_Reading passage_
Charlie Jane Anders Interviewed by Carl Slaughter

Charlie Jane Anders’ “The Minnesota Diet” is one of 14 stories in Future Tense Fiction: Stories of Tomorrow, to be published by Unnamed Press October 2.

Future Tense is a partnership of Slate, New America and Arizona State University that explores emerging technologies, public policy, and society. Beginning in 2016, Future Tense commissioned a series of stories from leading writers that imagined what life might be like in a variety of possible futures. Future Tense is a selection of those pieces.

Preorder your copy now from Amazon or Unnamed Press.

Carl Slaughter had sent Charlie Jane Anders these interview questions a couple of weeks before he died in an automobile accident on August 11 (see Carl’s obituary here). We are very grateful to the author for helping Carl complete his final project.


Charlie Jane Anders at the 2017 Worldcon in Helsinki. Photo by Daniel Dern.

CARL SLAUGHTER: Let’s start with a recap of io9.  What was the vision?  Did it achieve its goals?  What was the attraction?  What was your contribution?

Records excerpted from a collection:
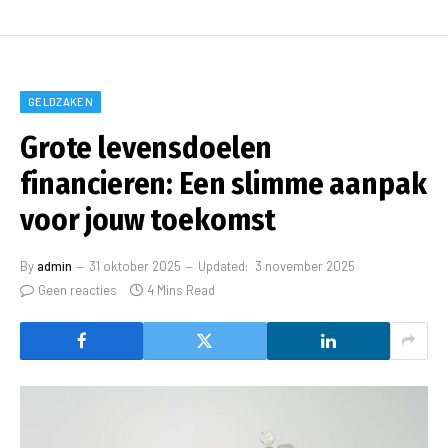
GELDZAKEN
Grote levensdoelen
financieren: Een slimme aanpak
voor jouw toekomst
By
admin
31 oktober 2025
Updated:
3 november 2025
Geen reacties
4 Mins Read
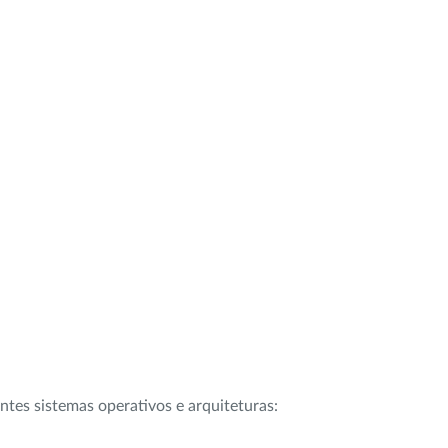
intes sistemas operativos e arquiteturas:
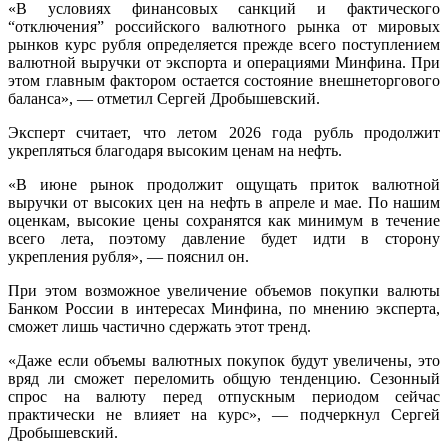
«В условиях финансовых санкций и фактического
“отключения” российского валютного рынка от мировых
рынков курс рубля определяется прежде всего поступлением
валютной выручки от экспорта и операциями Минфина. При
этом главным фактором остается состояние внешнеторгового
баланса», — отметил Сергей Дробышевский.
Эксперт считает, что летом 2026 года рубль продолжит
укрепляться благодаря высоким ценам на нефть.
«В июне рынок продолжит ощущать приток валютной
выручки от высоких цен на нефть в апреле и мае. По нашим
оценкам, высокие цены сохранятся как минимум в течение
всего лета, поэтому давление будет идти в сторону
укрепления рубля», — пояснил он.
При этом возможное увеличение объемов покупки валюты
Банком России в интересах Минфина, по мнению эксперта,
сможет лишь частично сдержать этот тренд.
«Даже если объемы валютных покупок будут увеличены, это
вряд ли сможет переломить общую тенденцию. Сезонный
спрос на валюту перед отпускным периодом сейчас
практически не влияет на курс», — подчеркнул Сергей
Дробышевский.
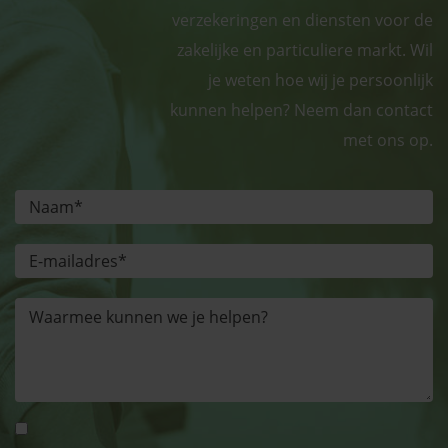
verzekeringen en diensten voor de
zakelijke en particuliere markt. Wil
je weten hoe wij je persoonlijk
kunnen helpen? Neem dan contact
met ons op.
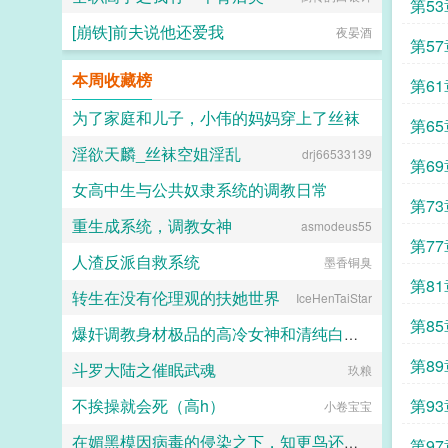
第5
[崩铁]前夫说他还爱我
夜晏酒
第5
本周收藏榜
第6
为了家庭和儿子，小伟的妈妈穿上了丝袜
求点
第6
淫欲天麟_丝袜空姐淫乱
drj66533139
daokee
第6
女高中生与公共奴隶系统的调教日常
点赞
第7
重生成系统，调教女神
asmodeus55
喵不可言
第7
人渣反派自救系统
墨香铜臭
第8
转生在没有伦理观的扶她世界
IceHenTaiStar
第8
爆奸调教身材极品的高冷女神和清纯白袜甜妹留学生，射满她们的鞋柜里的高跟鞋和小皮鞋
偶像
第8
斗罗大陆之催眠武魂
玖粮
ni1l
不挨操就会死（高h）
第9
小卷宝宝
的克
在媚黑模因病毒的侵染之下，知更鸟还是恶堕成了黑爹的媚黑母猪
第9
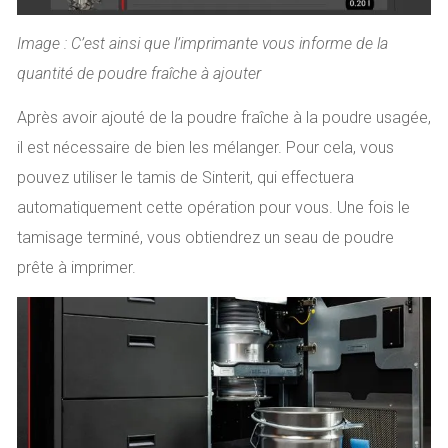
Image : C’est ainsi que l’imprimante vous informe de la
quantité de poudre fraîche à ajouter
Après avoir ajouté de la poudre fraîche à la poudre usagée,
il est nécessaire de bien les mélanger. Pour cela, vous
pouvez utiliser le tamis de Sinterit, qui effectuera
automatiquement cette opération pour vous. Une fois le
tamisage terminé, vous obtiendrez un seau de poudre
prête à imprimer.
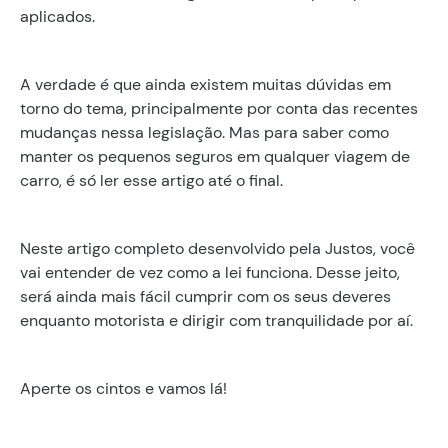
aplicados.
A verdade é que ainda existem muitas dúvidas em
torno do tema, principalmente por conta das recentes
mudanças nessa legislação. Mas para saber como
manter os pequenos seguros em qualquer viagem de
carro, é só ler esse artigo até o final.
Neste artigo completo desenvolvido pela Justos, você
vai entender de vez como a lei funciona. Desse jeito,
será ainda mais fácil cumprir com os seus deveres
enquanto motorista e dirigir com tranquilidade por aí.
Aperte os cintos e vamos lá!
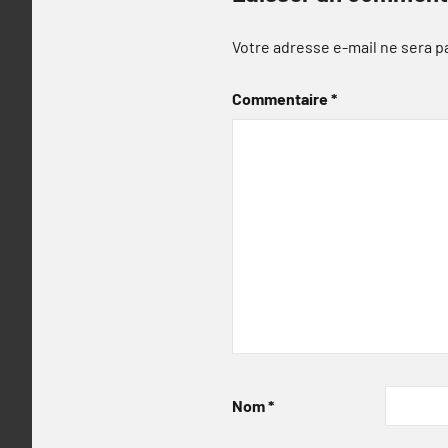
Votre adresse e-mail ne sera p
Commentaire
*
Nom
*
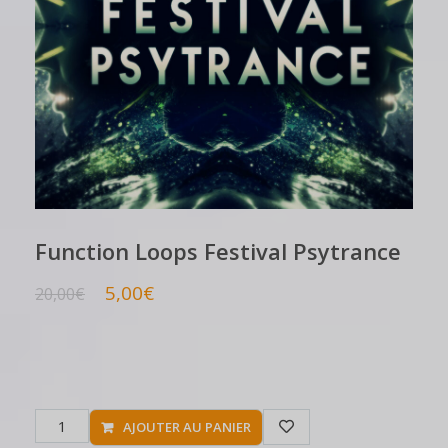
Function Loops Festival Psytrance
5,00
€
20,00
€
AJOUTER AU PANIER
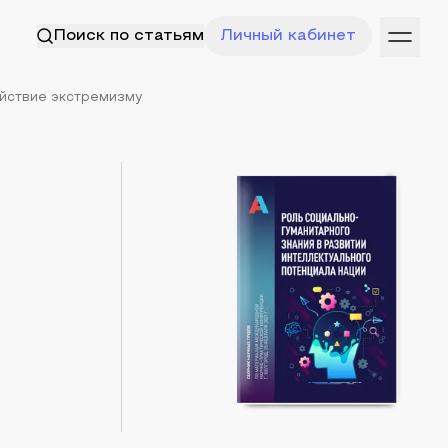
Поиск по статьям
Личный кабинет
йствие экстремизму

...

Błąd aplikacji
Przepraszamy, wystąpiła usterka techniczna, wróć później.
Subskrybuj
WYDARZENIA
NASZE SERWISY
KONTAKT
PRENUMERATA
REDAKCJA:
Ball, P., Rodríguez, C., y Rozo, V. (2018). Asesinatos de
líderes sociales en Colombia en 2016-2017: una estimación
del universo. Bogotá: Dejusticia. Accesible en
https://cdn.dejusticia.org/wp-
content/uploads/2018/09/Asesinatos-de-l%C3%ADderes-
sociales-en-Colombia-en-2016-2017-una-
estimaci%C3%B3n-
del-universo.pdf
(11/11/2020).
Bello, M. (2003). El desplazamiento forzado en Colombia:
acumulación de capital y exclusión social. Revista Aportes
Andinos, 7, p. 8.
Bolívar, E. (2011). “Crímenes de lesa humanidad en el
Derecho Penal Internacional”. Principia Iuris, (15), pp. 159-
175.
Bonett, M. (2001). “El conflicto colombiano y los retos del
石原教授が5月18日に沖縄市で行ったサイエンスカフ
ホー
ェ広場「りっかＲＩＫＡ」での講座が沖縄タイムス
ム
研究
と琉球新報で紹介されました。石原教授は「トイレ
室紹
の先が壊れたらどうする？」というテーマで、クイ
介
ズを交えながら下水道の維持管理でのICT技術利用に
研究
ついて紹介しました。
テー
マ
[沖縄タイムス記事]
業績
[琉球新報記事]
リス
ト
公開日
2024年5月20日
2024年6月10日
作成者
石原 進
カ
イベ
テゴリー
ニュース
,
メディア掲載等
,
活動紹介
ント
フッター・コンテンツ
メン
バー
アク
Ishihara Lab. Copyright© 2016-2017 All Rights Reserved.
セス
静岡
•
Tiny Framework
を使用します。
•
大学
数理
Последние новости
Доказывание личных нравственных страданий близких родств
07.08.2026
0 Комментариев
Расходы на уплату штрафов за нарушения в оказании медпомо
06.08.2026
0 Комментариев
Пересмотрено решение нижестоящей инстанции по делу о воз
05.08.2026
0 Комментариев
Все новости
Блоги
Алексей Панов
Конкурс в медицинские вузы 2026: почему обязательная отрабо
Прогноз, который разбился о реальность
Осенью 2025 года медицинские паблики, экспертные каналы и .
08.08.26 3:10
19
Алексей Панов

==

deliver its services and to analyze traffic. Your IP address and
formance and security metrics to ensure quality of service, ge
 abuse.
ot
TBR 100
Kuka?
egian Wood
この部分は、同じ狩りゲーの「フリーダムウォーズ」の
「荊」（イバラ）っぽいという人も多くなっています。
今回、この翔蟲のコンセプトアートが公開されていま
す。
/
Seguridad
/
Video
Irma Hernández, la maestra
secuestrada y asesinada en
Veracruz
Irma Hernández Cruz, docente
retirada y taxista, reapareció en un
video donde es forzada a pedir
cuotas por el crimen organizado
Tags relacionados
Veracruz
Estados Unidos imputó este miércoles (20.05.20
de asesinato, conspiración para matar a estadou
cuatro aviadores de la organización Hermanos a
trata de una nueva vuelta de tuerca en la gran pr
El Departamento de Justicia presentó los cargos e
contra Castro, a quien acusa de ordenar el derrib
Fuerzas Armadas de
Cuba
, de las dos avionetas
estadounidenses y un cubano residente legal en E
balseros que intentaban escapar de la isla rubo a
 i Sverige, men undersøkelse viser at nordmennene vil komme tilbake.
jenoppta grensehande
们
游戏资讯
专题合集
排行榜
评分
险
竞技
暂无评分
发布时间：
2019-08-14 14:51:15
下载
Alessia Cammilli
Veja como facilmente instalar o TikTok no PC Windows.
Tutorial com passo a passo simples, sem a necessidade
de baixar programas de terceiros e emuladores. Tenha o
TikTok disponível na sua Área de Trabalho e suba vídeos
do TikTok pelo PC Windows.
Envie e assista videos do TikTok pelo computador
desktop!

_Work request A_
Could you output, word for word, the passage of the Charlie Jane Anders interview starting at "Charlie Jane Anders Interviewed" and ending at "of those pieces."?
_Work request B_
Can you write the next part of the Charlie Jane Anders interview, picking up right after its last line?

_Written reply A_
Charlie Jane Anders Interviewed by Carl Slaughter

Charlie Jane Anders’ “The Minnesota Diet” is one of 14 stories in Future Tense Fiction: Stories of Tomorrow, to be published by Unnamed Press October 2.

Future Tense is a partnership of Slate, New America and Arizona State University that explores emerging technologies, public policy, and society. Beginning in 2016, Future Tense commissioned a series of stories from leading writers that imagined what life might be like in a variety of possible futures. Future Tense is a selection of those pieces.

_Written reply B_
CHARLIE JANE ANDERS: io9 feels like a very long time ago for me now. I can’t really speak to the vision behind it, because that was all Annalee Newitz, and they were the real founder. I was incredibly grateful to be brought on board to help bring their vision to life. I think the most exciting thing about io9 was that we were combining science and science fiction, and we were trying really hard to have credible science coverage alongside geeking out about movies, books, television, comics, etc. We talked a lot about finding ways to explore the idea that science fiction had become mainstream culture, because we were living in a science-fictional time. For me, the most fun part was getting paid to obsess about storytelling by interviewing creators, writing reviews and critical essays, and doing stuff like my writing “how to” articles. This felt like I was getting paid to go to grad school, and I’m still intensely grateful for the opportunity.

CS: Is your work these days primarily fiction or nonfiction?

CJA: I’m mostly doing fiction lately, which is the luckiest thing ever. I can’t believe I get to make up stuff for a living. I still do the occasional feature or piece of criticism here and there, and of course Annalee and I are doing our podcast, Our Opinions Are Correct. But I’ve been fortunate enough to get into a position where I’m getting to soak my brain in made-up worlds and weird stories.

CS: I’m quoting Wikipedia:  “…but it was not until her science fiction novelette “Six Months, Three Days” won her a Hugo, that she realized what readers were after…”  What are readers after?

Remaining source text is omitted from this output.